■ What to do:
Reproduce the post on monitoring anycast DNS nodes word for word, with nothing left out or changed.

■ Passage to read:
[dns-operations] Monitoring anycast nodes for automatic route withdrawal

Wed Aug 4 19:52:18 UTC 2010

On 08/04/2010 02:16 PM, David Coulthart wrote:
> Recent outages of one of our caching recursive nameservers have reminded me how sensitive clients are when their primary nameserver is unavailable, even if the second configured nameserver is available & can easily handle the load.  This has me thinking about finally biting the bullet & convincing management to give me the time to implement anycast.  But in all my reading about configuring anycast, I've seen little discussion of how real-world implementations deal with monitoring for node failure.  The only relevant info I've found so far are a Linux Journal article [1] suggesting to execute a local test of the DNS service on each anycast node & a LUG presentation from 2006 [2] suggesting to only test that the named process is running so that a DoS attack only affects that node.
> 
> Would any of you doing this in the real world be willing to describe your monitoring setups?  Some questions I've thought of so far:
> 
>   * How frequently do you check that a node is responding?
>   * Are your checks controlled via a central monitoring system or do they operate independently on each node (e.g., via cron)?

We use a local health check in addition to external monitoring to ensure
we get both perspectives. The local check can down the interface and
withdrawal the route if it suspects the name server process is
misbehaving. The external check just throws an alert if it suspects
there's something is wrong and a human follows up on it. This method
prevents contention between the local and remote checks. The local check
is a daemon (shell script in a while loop) that runs constantly, the
external checks are on a 2 minute interval.

>   * What criteria do you use to decide whether to announce/withdraw the route?

We check for a record in a low TTL zone we host on other servers within
similar infrastructure. This ensures we're not only testing the cache
but also the proper fetching of the record. If for whatever reason the
query fails repeatedly the local and remote checks flag the system as
failed.

>   * Do you take any special precautions to protect against route flapping due to a misbehaving node?  

There is a 60 second delay from the time the system begins to respond
normally to the queries to when the ospf interface is brought back to an
"up" state. This has worked well for us as flap prevention method.

■ Saved data entries:
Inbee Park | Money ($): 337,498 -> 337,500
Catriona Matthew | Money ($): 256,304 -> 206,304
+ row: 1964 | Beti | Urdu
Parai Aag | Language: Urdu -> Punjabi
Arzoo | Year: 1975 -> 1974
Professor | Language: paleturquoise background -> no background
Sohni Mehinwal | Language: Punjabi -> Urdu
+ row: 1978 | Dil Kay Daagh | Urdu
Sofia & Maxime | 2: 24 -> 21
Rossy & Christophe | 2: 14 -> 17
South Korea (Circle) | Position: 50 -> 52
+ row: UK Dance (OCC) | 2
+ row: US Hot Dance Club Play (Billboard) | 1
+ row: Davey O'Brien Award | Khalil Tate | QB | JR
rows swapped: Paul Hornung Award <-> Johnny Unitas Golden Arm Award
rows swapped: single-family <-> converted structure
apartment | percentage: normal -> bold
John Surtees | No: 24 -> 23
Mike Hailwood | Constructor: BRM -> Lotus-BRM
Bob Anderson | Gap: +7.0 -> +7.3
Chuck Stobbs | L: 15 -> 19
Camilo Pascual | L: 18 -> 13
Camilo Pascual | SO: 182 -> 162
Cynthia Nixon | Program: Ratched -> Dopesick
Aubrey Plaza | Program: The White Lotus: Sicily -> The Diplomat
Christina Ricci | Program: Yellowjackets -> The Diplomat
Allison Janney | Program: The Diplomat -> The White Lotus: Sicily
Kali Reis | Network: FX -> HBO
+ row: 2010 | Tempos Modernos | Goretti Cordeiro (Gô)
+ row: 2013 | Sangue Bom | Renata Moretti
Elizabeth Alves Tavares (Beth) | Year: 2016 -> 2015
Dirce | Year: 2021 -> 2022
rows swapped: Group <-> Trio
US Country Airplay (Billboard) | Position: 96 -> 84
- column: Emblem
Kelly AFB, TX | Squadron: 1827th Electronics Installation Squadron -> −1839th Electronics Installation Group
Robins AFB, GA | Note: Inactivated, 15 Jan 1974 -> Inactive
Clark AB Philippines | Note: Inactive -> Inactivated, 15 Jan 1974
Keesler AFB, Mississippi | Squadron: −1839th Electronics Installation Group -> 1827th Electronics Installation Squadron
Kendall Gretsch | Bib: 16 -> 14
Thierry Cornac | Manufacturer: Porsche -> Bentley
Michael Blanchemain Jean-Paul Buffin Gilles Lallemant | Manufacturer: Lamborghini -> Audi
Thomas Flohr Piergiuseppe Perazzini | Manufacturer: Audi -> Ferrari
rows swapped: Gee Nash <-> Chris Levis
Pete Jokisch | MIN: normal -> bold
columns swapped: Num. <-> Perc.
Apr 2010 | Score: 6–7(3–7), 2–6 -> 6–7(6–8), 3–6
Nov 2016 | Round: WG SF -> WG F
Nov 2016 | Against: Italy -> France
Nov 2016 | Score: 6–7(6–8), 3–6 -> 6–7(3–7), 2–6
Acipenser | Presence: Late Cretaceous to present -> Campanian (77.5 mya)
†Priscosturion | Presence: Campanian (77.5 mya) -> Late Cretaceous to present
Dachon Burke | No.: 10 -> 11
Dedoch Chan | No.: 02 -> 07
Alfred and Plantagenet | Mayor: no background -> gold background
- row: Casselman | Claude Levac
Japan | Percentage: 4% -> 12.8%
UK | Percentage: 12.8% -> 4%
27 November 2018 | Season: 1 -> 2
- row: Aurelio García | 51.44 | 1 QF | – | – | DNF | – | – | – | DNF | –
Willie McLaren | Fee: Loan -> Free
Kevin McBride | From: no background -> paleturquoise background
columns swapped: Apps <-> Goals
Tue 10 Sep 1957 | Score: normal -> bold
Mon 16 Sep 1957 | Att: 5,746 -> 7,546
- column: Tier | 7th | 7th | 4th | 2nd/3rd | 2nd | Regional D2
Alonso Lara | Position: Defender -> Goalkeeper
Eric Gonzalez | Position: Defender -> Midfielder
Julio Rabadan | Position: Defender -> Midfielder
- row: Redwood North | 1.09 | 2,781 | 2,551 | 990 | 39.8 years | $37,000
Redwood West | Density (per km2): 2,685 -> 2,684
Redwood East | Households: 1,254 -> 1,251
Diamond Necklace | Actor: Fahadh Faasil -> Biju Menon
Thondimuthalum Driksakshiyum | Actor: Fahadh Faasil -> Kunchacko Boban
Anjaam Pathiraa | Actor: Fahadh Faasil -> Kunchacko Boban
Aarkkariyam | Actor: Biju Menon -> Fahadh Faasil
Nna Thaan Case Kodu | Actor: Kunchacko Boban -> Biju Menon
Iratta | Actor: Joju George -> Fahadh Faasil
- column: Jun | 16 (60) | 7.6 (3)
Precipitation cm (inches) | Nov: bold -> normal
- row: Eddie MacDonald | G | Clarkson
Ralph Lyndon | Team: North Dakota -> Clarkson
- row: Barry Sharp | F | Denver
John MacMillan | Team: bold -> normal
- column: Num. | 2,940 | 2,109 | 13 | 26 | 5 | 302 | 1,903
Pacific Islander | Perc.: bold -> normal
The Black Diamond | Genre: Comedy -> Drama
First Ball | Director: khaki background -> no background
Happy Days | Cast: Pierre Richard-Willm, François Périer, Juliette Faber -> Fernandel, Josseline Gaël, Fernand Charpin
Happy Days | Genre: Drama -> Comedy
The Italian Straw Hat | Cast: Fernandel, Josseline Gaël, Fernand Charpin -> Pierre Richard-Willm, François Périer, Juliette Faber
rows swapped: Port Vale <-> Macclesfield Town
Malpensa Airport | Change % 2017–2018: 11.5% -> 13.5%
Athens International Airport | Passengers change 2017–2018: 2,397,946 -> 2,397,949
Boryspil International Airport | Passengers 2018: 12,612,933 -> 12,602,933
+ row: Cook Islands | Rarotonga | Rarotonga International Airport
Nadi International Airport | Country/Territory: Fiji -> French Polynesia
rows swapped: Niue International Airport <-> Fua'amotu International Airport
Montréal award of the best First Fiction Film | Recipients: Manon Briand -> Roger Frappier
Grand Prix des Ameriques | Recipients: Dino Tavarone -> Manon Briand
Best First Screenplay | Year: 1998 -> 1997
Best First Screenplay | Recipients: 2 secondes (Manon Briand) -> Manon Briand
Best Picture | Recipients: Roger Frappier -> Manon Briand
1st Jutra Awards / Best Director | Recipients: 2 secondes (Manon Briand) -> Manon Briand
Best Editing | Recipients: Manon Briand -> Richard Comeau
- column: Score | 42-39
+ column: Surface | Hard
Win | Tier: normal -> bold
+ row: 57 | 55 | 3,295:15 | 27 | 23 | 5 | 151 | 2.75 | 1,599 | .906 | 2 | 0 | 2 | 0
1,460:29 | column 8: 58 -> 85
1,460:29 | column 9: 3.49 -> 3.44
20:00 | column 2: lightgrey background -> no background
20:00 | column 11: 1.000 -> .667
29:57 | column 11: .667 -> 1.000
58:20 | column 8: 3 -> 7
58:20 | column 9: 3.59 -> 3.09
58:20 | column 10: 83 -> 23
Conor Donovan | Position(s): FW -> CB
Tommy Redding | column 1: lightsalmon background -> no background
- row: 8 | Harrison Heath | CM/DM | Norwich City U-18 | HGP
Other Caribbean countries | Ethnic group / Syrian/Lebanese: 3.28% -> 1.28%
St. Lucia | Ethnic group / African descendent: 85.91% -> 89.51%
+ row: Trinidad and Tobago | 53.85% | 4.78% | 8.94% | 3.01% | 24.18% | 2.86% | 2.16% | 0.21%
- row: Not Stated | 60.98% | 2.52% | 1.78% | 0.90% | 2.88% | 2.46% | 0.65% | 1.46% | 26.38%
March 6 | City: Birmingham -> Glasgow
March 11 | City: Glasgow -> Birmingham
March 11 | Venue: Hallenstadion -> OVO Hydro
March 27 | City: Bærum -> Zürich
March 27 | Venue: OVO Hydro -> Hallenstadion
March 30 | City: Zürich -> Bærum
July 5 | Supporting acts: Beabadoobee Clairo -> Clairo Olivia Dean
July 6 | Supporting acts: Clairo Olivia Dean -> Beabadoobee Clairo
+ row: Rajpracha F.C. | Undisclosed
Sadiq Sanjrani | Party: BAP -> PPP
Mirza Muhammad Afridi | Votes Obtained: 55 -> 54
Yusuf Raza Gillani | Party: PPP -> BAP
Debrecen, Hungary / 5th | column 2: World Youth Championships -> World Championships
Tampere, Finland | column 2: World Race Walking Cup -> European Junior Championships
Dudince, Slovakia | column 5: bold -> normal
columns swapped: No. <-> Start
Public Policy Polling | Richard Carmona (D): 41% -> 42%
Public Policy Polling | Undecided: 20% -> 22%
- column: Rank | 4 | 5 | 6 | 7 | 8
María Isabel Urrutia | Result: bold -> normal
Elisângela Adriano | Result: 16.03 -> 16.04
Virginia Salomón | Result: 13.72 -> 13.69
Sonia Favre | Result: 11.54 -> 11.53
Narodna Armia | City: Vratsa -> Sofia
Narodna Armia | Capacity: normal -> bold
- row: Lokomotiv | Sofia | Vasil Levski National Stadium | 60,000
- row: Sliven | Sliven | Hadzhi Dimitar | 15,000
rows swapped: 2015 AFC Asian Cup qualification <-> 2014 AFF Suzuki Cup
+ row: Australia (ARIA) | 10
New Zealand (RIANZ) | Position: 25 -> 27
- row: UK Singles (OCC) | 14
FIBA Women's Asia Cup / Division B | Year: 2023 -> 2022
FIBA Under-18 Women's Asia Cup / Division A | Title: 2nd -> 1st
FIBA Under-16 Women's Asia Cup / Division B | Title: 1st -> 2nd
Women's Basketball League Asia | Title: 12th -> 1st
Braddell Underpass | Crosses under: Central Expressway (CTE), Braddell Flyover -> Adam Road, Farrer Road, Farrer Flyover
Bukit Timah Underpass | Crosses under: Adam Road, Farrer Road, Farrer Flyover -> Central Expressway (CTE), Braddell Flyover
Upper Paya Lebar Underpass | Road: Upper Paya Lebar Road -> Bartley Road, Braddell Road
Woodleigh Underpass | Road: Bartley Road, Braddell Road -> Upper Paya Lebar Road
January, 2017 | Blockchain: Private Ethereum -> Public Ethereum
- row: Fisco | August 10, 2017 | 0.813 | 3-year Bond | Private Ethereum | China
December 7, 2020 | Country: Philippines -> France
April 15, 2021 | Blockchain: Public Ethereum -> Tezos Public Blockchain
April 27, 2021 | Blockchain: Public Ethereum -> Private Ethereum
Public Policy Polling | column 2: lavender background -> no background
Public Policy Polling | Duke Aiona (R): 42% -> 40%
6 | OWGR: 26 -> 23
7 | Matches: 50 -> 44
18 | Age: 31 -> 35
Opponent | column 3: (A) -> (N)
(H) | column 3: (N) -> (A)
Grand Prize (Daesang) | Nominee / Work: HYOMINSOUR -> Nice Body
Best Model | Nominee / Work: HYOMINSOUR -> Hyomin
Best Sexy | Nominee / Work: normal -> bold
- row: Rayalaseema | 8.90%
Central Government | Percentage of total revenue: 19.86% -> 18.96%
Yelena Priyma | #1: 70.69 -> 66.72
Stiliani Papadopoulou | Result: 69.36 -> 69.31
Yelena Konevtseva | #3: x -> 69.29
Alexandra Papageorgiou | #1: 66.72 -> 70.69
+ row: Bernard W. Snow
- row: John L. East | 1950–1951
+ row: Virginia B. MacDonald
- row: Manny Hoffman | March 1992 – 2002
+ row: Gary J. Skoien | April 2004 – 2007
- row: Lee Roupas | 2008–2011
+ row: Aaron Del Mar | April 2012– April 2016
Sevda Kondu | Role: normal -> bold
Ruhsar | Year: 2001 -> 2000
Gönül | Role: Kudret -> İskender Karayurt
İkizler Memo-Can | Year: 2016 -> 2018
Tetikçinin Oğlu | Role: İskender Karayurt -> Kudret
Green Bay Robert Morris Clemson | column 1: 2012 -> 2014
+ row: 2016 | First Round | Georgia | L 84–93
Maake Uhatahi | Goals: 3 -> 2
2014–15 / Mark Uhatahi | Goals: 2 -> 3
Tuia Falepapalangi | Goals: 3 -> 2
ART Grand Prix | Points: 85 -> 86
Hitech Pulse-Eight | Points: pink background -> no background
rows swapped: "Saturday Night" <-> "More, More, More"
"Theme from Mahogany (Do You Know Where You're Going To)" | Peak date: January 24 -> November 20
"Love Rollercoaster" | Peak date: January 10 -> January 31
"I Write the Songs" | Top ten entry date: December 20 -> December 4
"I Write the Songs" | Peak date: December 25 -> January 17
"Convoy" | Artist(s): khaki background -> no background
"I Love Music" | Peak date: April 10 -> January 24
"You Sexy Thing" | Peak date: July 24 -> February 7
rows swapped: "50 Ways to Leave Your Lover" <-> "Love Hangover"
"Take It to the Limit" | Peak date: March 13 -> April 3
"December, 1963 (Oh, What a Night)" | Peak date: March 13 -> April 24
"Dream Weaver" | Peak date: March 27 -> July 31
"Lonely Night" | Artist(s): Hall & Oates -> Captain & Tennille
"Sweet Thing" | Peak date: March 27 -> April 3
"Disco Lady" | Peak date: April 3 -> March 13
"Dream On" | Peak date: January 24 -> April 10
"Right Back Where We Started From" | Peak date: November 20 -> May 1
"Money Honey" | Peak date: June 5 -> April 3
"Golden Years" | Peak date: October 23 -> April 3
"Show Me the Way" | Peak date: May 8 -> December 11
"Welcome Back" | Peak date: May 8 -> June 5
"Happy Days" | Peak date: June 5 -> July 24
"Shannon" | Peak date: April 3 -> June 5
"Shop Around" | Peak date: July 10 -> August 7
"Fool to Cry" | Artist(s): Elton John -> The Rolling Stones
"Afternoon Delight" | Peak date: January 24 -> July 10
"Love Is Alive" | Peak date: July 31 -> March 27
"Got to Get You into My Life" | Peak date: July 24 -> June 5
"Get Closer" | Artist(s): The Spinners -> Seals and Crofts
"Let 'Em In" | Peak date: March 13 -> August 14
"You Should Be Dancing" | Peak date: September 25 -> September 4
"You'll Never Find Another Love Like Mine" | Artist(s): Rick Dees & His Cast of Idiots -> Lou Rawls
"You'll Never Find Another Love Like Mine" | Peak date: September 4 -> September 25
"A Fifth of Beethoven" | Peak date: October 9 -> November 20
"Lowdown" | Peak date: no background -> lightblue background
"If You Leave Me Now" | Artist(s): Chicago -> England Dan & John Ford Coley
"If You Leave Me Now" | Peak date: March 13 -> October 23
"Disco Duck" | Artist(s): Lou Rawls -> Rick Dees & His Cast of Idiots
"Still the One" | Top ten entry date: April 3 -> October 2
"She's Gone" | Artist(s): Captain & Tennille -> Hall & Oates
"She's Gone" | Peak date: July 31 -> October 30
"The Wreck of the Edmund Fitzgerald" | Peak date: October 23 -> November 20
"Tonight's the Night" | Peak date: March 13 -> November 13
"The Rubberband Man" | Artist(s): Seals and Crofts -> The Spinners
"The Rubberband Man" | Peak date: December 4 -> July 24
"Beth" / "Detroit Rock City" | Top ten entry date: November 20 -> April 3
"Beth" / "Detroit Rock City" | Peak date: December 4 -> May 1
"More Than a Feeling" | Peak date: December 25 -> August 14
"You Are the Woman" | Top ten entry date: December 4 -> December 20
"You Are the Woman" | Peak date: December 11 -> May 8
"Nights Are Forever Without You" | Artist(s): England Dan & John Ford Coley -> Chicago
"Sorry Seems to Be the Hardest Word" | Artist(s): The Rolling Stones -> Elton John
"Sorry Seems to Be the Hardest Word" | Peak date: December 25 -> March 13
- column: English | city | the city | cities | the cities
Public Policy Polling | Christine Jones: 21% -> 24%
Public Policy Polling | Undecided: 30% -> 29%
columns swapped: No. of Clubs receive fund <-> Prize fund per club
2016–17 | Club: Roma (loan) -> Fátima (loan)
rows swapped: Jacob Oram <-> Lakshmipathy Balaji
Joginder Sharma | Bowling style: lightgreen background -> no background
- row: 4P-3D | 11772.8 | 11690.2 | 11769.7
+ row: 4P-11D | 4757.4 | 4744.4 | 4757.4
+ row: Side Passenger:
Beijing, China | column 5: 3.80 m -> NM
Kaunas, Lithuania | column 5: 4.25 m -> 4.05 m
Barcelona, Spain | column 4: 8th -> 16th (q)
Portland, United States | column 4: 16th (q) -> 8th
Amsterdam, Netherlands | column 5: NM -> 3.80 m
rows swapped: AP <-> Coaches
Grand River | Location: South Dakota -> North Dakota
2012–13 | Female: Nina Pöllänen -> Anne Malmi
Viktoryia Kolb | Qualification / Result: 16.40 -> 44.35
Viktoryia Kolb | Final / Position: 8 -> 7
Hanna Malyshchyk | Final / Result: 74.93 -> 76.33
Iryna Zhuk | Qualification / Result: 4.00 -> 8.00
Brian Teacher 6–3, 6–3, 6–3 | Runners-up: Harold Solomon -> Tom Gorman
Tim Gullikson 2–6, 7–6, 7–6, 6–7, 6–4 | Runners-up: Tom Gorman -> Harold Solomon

■ Task response:
[dns-operations] Monitoring anycast nodes for automatic route withdrawal

Wed Aug 4 19:52:18 UTC 2010

On 08/04/2010 02:16 PM, David Coulthart wrote:
> Recent outages of one of our caching recursive nameservers have reminded me how sensitive clients are when their primary nameserver is unavailable, even if the second configured nameserver is available & can easily handle the load.  This has me thinking about finally biting the bullet & convincing management to give me the time to implement anycast.  But in all my reading about configuring anycast, I've seen little discussion of how real-world implementations deal with monitoring for node failure.  The only relevant info I've found so far are a Linux Journal article [1] suggesting to execute a local test of the DNS service on each anycast node & a LUG presentation from 2006 [2] suggesting to only test that the named process is running so that a DoS attack only affects that node.
> 
> Would any of you doing this in the real world be willing to describe your monitoring setups?  Some questions I've thought of so far:
> 
>   * How frequently do you check that a node is responding?
>   * Are your checks controlled via a central monitoring system or do they operate independently on each node (e.g., via cron)?

We use a local health check in addition to external monitoring to ensure
we get both perspectives. The local check can down the interface and
withdrawal the route if it suspects the name server process is
misbehaving. The external check just throws an alert if it suspects
there's something is wrong and a human follows up on it. This method
prevents contention between the local and remote checks. The local check
is a daemon (shell script in a while loop) that runs constantly, the
external checks are on a 2 minute interval.

>   * What criteria do you use to decide whether to announce/withdraw the route?

We check for a record in a low TTL zone we host on other servers within
similar infrastructure. This ensures we're not only testing the cache
but also the proper fetching of the record. If for whatever reason the
query fails repeatedly the local and remote checks flag the system as
failed.

>   * Do you take any special precautions to protect against route flapping due to a misbehaving node?  

There is a 60 second delay from the time the system begins to respond
normally to the queries to when the ospf interface is brought back to an
"up" state. This has worked well for us as flap prevention method.